In terms of next steps, I'm going to:

  1. Update the CLI to support non-public schemas, schema filters, and comparing two databases directly. I realize this isn't on your desired feature set, but it's important that the CLI doesn't become too out of date from the features the library supports.
  2. Add row-level security support
  3. Add enum support
bplunkett-stripe commented 5 months ago

@sweatybridge , would you say that the lack of RLS and enum support is blocking your PR to add pg-schema-diff support?

sweatybridge commented 5 months ago

Not necessarily blocking. I can add a warning message after generating diff so that users are aware of the unsupported entities.

Let me update my PR and hopefully merge it before end of this week.

bplunkett-stripe commented 5 months ago

@sweatybridge, sounds like a plan! I'm really just trying to assess priority of features for you folks!

If you want your integration to be fancy, you could use pg_dump to check the migration actually matches what your user expects (assuming you have access to that binary).

TempDB -> Apply old schema -> Apply migration -> pg_dump . TempDB -> Apply new schema -> pg_dump. Make sure they match! Could be useful as validation for any of your migration generation integrations (migra, pgadmin)

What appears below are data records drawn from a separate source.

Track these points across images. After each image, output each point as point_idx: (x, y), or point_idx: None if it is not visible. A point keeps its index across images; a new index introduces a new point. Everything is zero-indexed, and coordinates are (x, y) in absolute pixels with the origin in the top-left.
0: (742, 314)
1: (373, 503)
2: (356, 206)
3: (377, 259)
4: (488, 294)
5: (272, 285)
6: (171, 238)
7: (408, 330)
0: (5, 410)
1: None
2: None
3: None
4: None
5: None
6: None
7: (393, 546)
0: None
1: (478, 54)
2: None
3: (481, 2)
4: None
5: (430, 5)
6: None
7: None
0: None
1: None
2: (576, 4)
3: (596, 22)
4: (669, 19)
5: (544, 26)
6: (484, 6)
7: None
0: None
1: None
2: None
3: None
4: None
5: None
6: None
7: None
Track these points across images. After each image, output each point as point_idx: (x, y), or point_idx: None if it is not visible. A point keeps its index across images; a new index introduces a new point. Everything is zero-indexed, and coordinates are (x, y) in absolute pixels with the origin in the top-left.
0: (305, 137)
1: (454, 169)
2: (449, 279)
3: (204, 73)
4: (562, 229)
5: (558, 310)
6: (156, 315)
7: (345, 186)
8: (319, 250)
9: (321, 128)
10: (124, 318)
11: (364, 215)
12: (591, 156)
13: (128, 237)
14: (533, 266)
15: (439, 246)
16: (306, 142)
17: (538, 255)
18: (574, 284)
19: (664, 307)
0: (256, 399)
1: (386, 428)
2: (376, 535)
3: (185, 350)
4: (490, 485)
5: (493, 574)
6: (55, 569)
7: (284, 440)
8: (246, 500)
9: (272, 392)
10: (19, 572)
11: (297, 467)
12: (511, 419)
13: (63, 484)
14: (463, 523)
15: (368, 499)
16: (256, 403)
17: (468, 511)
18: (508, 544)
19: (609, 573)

sweatybridge commented 5 months ago

I've shipped the --use-pg-schema flag to CLI beta channel with a warning message. Your new changes have made my integration work a lot easier. Kudos to you!

bplunkett-stripe commented 5 months ago

Amazing! Thanks @sweatybridge! I'm going to close out this ticket, but feel free to open any tickets for feature requests/etc. I'll cut tickets for enums and RLS policies.

Also feel free to cut any tickets/start any discussions if there's something else you folks are looking for! I think supabase will be a great way to battle-test this library and find its shortcomings/sharp-edges.